Vorliegender Text:

====

An ihren Abenden im Park, sagt Tim, hören sie zusammen Musik, lachen und plaudern: über die Schule, das Verliebtsein, darüber, dass sie jetzt, mit 18 Jahren, bald alle ein neues Leben beginnen werden. Fast nie, sagt er, sprechen sie darüber, dass ein Krieg kommen könnte.

Tim Lu hat immer viel vor: Er geht auf eine Waldorfschule – Theaterprojekte, ein Schmiedekurs, Basketball. Sein Podcast „Die Stimme der Highschool“ hat 200 Hörer. Die nahe Zukunft ist für ihn aufregend, euphorisierend, bisweilen auch etwas furchteinflößend: Abitur, dann Work and Travel in Australien, nach seiner Rückkehr will er in Taiwan Sportjournalismus studieren. Schnell denken, schnell reden, das kann er. Seine Lehrer haben ihm gesagt, dass er sehr gut formuliere, „das hat mich glücklich gemacht“, sagt er. Er diskutiert gern über die großen Fragen, etwa: Was ist das gute Leben?

Tim Lu ist in einem der reichsten Länder der Welt aufgewachsen, in einer Demokratie. Er hat Talente, Ideale, Zukunftspläne, gute Freunde, ein besonders enges Verhältnis zu seinem Vater. Seine Lehrer, sagt er, seien so idealistisch, „dass sie sich sogar in ihrer Freizeit um uns kümmern“.

Doch manchmal schiebt sich ein Gedanke in sein Bewusstsein: Was, wenn der Krieg kommt? Was, wenn er kämpfen muss? „Ich kann mir nicht vorstellen, ein Gewehr in die Hand zu nehmen“, sagt er. „Auf jemanden zu schießen. Ein Mörder zu sein.“ Er schüttelt den Kopf. „Ich will nicht sterben.“ Er kneift die Augen zusammen. „Mein erster Gedanke wäre: fliehen. Doch meine Familie ist hier. Wenn wir alle fliehen könnten, gemeinsam, dann wäre das großartig. Ich weiß, dass es egoistisch klingt, aber das wäre gut.“ Doch wo, fragt er, sollten sie denn hin? „Das hier ist meine Heimat. Wenn die Chinesen kommen, uns unterdrücken, dann würde ich sehr wütend werden. Und mit dieser Wut im Bauch könnte ich mir dann vielleicht doch vorstellen, in den Krieg zu ziehen.“

Ein Leben lang hat man Tim beigebracht, Konflikte friedlich zu lösen. Er mag keinen Streit. Und jetzt soll er lernen zu schießen?

====

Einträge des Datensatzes
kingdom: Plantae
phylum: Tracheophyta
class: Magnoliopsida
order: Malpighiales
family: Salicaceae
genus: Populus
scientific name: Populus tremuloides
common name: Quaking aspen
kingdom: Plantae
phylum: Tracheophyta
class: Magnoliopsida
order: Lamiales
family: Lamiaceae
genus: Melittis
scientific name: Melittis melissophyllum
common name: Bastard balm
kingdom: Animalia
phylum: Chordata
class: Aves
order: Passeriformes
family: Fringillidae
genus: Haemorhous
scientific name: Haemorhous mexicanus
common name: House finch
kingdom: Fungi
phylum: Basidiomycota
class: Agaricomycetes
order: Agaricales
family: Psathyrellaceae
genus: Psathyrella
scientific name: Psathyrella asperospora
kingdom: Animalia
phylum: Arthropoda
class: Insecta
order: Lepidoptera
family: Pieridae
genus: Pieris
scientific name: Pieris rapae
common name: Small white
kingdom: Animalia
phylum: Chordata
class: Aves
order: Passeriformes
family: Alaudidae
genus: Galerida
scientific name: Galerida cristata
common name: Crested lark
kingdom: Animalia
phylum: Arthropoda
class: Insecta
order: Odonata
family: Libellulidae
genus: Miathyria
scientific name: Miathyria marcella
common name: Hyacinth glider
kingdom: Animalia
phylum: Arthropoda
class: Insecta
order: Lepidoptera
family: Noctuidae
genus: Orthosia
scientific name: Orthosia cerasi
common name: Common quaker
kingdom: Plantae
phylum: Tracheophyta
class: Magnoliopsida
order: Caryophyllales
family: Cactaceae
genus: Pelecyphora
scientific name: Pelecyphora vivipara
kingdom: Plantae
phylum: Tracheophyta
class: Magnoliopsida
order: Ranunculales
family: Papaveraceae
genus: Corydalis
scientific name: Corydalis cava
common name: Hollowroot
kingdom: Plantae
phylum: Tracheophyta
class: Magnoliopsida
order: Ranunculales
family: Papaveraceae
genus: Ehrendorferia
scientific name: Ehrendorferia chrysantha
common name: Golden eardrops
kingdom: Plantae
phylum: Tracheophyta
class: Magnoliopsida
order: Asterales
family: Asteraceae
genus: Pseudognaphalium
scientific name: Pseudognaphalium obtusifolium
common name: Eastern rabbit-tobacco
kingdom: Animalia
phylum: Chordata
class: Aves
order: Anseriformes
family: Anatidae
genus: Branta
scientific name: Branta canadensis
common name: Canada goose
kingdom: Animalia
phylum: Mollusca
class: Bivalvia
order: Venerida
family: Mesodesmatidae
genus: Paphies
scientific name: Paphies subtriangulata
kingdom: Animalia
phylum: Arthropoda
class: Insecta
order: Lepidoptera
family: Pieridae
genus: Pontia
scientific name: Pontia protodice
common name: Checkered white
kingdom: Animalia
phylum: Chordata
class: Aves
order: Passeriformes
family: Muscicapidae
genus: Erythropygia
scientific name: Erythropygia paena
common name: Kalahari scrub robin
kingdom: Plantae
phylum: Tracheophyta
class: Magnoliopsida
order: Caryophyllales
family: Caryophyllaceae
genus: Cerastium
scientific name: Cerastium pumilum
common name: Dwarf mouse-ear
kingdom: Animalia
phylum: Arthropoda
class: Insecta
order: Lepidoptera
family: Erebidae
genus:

====

Zu lösende Aufgabe: Schreiben Sie aus dem Text über Tim Lu den Abschnitt ab, der mit den Worten „An ihren Abenden“ beginnt und mit „das gute Leben?“ schließt. Die Datensätze sind hierfür ohne Bedeutung.

Richtige Antwort:
An ihren Abenden im Park, sagt Tim, hören sie zusammen Musik, lachen und plaudern: über die Schule, das Verliebtsein, darüber, dass sie jetzt, mit 18 Jahren, bald alle ein neues Leben beginnen werden. Fast nie, sagt er, sprechen sie darüber, dass ein Krieg kommen könnte.

Tim Lu hat immer viel vor: Er geht auf eine Waldorfschule – Theaterprojekte, ein Schmiedekurs, Basketball. Sein Podcast „Die Stimme der Highschool“ hat 200 Hörer. Die nahe Zukunft ist für ihn aufregend, euphorisierend, bisweilen auch etwas furchteinflößend: Abitur, dann Work and Travel in Australien, nach seiner Rückkehr will er in Taiwan Sportjournalismus studieren. Schnell denken, schnell reden, das kann er. Seine Lehrer haben ihm gesagt, dass er sehr gut formuliere, „das hat mich glücklich gemacht“, sagt er. Er diskutiert gern über die großen Fragen, etwa: Was ist das gute Leben?